WHAT THIS TASK INVOLVES
Transcribe exactly the lines below that begin at the line with "nose: (400, 222)" and stop after the line with "left shoulder: (88, 158)", leaving out every picture.

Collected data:
++++++

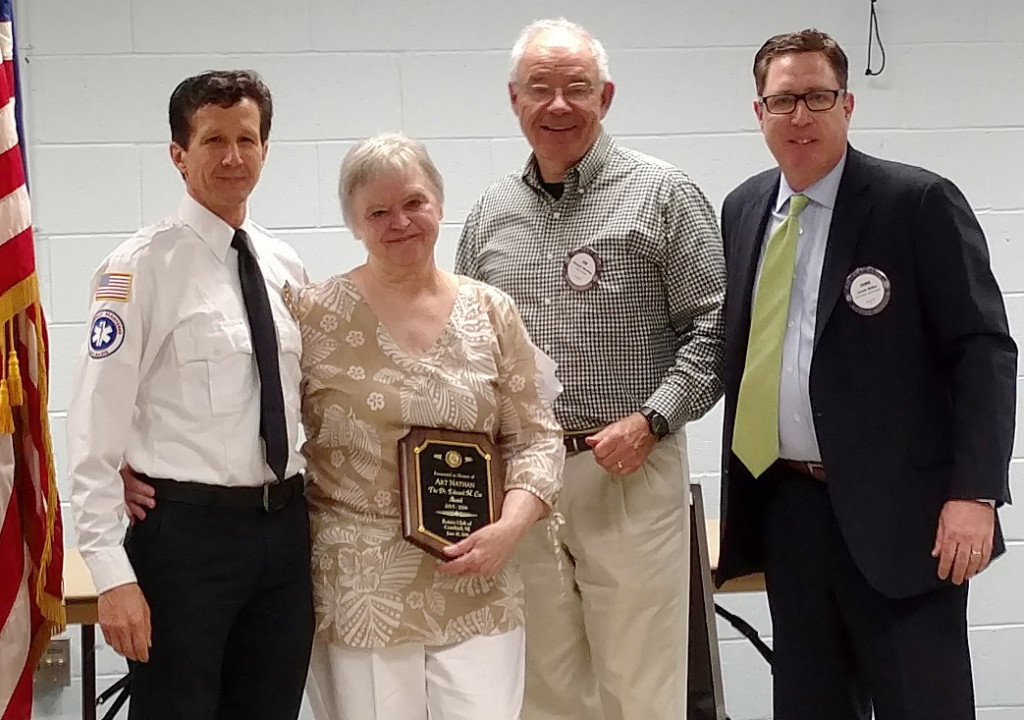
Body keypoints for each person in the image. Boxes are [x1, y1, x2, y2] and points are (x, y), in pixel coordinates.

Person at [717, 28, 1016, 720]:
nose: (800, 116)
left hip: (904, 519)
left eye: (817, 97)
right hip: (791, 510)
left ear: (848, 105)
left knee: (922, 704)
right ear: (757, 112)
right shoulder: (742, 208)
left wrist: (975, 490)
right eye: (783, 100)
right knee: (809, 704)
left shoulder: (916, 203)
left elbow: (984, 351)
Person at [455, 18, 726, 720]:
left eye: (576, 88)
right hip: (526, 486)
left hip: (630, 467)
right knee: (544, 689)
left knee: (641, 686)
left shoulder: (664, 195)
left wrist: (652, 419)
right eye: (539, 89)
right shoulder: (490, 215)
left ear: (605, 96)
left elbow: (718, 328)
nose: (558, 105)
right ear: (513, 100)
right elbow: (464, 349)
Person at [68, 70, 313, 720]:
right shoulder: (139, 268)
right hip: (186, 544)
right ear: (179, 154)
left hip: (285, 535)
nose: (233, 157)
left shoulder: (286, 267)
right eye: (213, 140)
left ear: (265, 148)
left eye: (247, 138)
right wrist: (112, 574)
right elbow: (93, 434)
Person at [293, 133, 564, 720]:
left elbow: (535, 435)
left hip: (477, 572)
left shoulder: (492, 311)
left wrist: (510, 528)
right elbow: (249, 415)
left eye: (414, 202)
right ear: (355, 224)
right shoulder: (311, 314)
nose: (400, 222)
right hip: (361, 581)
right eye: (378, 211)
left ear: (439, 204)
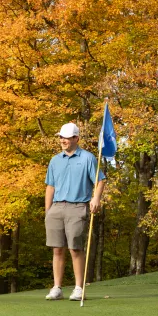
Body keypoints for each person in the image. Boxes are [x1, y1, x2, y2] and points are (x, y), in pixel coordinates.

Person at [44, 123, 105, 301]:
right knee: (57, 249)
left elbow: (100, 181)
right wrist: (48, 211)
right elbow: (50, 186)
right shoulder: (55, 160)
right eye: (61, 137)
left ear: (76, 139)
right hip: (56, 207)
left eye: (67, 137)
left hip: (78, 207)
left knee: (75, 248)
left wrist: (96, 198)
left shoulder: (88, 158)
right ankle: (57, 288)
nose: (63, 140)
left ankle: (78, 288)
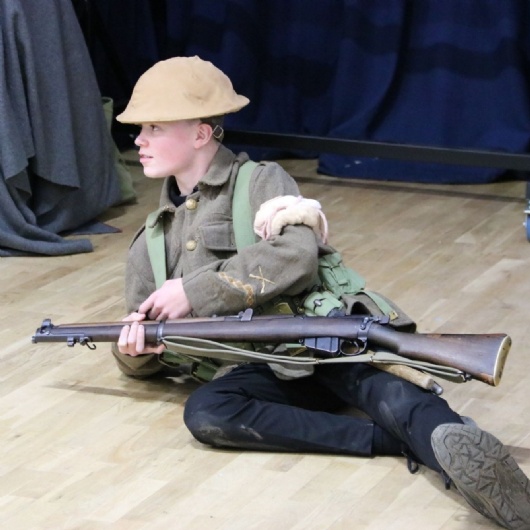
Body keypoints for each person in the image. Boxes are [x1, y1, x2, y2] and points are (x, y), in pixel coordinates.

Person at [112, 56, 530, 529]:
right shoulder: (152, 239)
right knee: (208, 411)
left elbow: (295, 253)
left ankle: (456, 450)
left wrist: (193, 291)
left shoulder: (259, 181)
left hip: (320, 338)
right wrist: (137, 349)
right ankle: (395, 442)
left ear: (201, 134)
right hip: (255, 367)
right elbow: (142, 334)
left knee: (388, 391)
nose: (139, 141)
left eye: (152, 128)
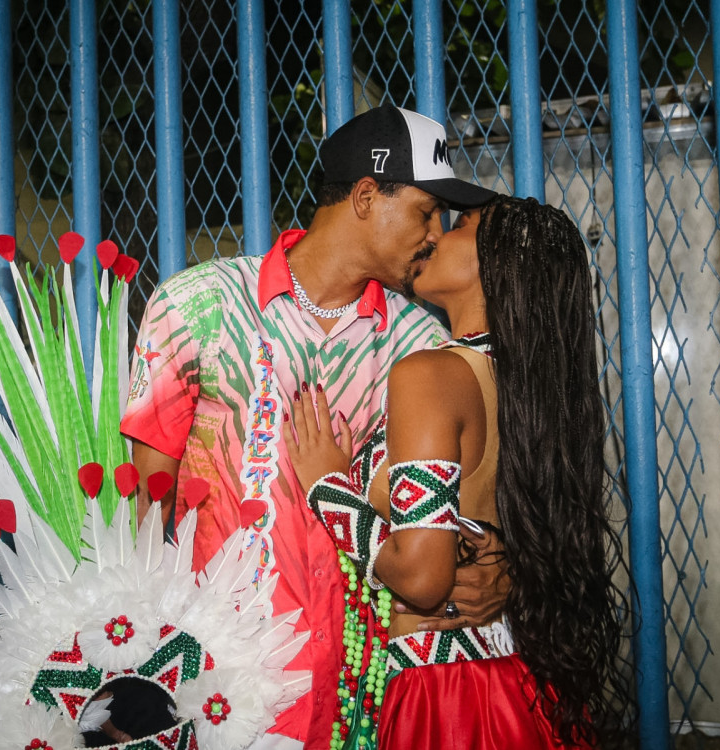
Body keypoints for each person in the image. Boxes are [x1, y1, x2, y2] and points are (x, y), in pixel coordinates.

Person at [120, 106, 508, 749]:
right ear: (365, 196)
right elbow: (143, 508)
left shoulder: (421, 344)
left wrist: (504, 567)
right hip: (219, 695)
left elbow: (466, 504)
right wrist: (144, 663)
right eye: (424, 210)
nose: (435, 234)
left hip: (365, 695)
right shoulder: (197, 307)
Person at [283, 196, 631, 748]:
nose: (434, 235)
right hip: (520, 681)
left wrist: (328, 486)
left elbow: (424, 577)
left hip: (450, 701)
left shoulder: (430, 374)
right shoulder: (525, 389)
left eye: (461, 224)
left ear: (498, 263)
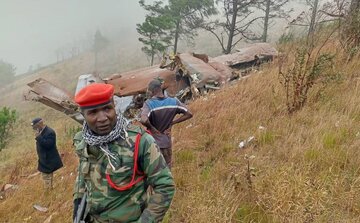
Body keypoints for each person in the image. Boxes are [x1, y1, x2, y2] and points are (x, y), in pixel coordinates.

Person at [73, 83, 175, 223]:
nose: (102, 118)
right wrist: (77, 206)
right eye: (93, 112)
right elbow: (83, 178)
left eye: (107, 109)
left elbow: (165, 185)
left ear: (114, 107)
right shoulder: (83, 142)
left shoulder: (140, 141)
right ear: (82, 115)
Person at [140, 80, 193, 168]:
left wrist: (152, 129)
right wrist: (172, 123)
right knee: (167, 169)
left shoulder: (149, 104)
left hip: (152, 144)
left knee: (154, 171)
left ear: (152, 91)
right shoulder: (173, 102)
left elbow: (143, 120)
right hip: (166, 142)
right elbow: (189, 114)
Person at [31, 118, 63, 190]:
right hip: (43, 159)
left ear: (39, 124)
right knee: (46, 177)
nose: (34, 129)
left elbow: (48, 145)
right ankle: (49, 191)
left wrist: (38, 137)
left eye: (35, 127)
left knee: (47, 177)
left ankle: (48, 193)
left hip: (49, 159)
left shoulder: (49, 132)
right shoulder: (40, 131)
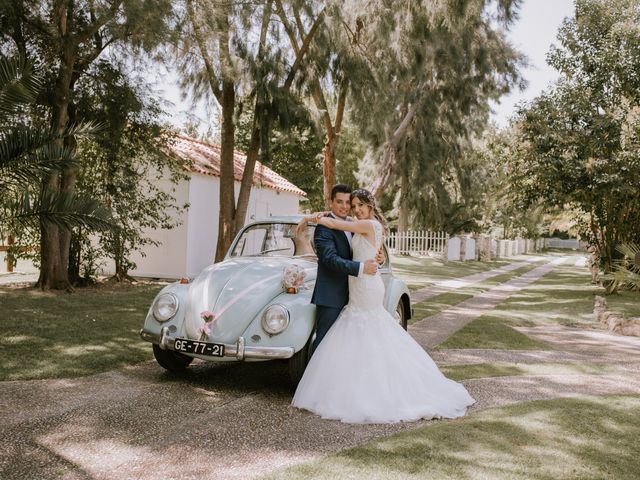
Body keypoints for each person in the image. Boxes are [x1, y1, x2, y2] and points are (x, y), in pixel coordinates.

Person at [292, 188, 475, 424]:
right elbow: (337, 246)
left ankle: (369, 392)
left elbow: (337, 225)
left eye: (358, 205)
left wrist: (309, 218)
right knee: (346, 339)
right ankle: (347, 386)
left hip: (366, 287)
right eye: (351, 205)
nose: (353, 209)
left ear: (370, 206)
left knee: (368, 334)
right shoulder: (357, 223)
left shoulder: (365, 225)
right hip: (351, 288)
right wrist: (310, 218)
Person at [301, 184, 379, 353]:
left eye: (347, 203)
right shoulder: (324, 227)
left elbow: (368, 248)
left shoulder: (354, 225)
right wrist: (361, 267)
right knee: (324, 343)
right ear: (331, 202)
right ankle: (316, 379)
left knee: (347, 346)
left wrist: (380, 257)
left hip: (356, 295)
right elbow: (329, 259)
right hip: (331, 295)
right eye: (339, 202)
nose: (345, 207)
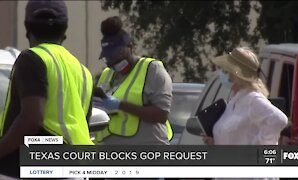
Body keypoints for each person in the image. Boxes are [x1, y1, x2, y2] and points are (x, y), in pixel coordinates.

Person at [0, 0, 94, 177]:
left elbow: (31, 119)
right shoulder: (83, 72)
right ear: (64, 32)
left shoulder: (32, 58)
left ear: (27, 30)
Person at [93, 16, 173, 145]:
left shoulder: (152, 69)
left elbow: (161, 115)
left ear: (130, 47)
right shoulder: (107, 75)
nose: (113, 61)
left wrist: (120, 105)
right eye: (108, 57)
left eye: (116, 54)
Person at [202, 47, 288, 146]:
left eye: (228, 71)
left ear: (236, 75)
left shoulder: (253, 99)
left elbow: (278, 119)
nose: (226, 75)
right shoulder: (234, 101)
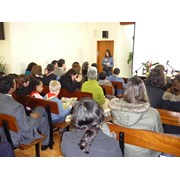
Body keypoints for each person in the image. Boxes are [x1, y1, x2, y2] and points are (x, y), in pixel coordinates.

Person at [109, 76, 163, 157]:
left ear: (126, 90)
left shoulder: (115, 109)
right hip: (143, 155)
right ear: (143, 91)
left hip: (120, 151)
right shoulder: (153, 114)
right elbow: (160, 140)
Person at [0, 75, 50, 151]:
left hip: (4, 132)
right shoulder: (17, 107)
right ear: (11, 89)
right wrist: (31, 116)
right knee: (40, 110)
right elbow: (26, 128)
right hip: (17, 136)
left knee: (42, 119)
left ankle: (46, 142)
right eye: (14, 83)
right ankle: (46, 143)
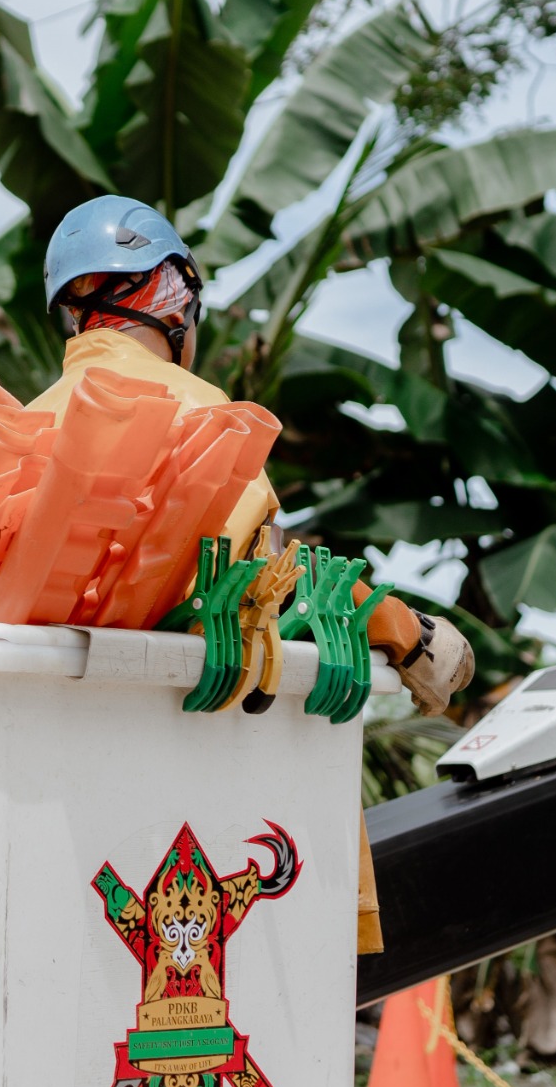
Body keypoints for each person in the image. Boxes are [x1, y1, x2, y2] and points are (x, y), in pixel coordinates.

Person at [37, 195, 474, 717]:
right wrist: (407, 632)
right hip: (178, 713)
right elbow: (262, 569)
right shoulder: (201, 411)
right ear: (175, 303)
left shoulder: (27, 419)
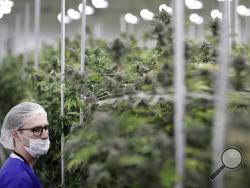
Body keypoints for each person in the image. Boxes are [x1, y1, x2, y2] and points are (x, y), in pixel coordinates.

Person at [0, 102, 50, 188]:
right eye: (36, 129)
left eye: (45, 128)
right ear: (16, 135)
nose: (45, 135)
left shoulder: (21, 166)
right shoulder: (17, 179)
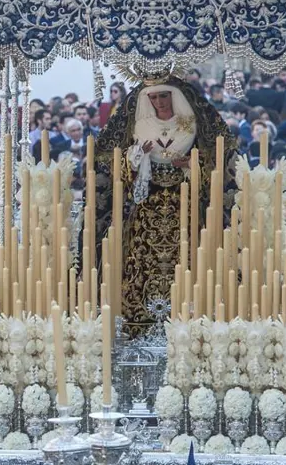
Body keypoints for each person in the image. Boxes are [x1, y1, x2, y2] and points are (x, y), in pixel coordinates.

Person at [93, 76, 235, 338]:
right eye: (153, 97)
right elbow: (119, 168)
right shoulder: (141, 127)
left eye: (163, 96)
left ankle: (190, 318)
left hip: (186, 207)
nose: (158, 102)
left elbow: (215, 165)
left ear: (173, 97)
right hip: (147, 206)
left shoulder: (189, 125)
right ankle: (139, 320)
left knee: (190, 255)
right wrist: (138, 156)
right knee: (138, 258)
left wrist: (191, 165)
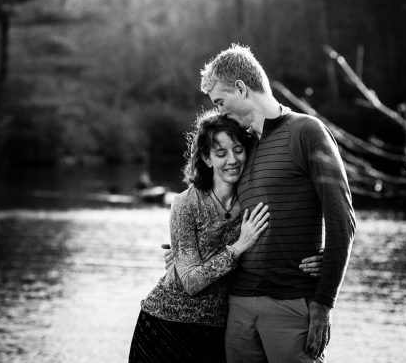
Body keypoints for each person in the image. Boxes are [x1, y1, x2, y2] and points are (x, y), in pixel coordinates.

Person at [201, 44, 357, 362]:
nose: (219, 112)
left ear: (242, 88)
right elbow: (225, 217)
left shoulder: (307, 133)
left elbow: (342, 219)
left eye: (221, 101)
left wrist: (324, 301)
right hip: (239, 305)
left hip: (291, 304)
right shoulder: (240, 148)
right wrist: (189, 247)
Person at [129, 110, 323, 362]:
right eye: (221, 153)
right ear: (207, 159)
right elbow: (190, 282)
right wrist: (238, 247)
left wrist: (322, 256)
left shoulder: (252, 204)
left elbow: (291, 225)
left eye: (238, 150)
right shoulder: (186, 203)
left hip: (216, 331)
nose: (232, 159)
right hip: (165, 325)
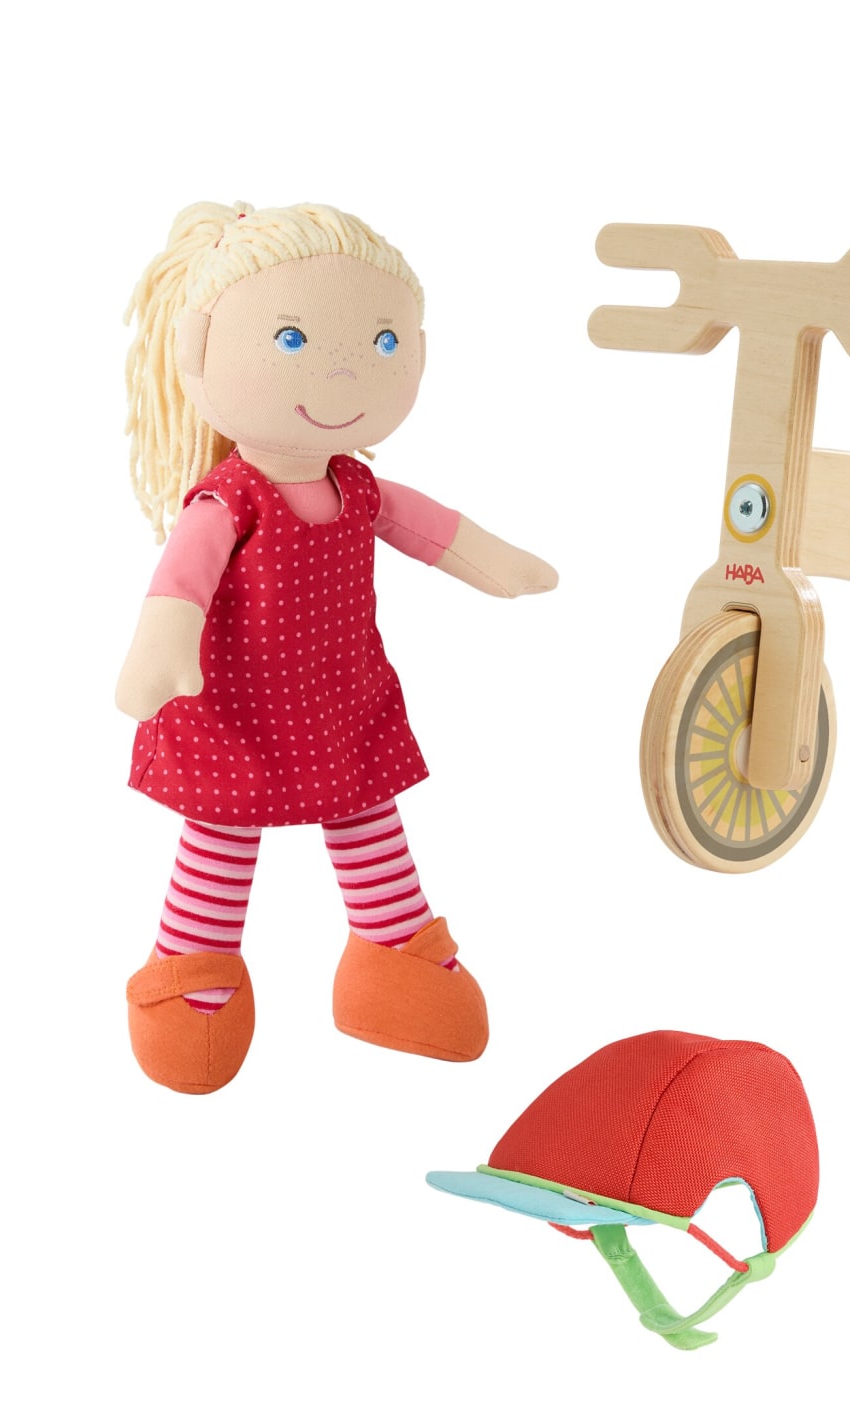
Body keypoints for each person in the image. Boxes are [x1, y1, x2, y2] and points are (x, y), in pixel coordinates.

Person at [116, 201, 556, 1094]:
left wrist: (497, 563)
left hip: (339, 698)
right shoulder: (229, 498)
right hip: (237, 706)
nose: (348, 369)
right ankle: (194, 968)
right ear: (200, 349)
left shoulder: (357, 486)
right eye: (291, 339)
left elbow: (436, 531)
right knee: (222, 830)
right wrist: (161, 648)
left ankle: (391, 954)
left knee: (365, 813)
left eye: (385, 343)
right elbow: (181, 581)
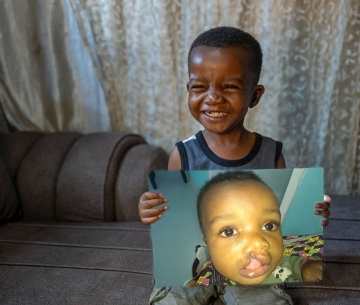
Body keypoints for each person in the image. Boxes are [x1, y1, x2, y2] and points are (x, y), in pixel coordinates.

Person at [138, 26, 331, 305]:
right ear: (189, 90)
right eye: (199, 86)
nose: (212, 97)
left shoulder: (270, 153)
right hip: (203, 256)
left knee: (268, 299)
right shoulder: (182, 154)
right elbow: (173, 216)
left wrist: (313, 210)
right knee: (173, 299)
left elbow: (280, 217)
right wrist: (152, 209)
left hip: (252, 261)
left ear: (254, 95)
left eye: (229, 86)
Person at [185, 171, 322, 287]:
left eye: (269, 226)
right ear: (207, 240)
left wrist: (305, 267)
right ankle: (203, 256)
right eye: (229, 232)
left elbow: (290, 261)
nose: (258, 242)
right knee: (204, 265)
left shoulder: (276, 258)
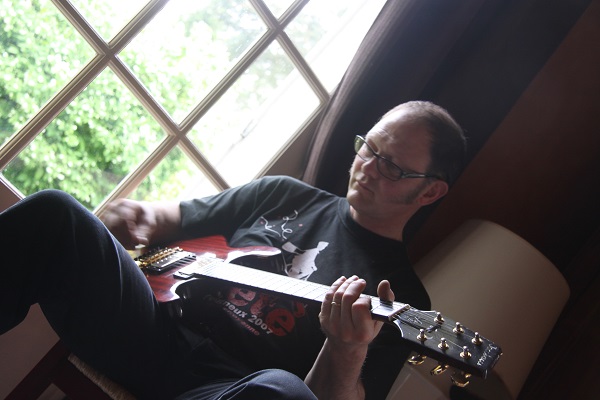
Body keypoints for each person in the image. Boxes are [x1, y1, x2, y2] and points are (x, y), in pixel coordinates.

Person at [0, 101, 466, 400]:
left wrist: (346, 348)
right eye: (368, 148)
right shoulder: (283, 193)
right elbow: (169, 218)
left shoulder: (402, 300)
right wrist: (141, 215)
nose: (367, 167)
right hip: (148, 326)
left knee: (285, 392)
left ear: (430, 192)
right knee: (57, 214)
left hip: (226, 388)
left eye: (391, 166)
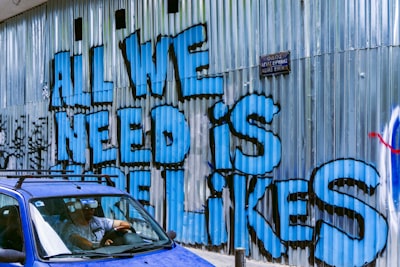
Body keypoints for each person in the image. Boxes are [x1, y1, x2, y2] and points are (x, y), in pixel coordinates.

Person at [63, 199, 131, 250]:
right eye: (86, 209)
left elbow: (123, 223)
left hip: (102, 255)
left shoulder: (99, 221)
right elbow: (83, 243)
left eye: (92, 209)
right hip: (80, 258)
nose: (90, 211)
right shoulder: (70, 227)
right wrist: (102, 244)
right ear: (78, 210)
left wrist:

++++++

RESPONSE TO THE TASK
nose: (400, 222)
right hip: (361, 581)
right eye: (378, 211)
left ear: (439, 204)
Body keypoints for each person in the image. Boxes are [x1, y1, x2, y2] and points are (x, y), in pixel coordinates.

Person at [44, 123, 105, 301]:
right knee: (57, 249)
left elbow: (100, 181)
right wrist: (48, 211)
right elbow: (50, 186)
right shoulder: (55, 160)
right eye: (61, 137)
left ear: (76, 139)
right hip: (56, 207)
left eye: (67, 137)
left hip: (78, 207)
left knee: (75, 248)
left wrist: (96, 198)
left shoulder: (88, 158)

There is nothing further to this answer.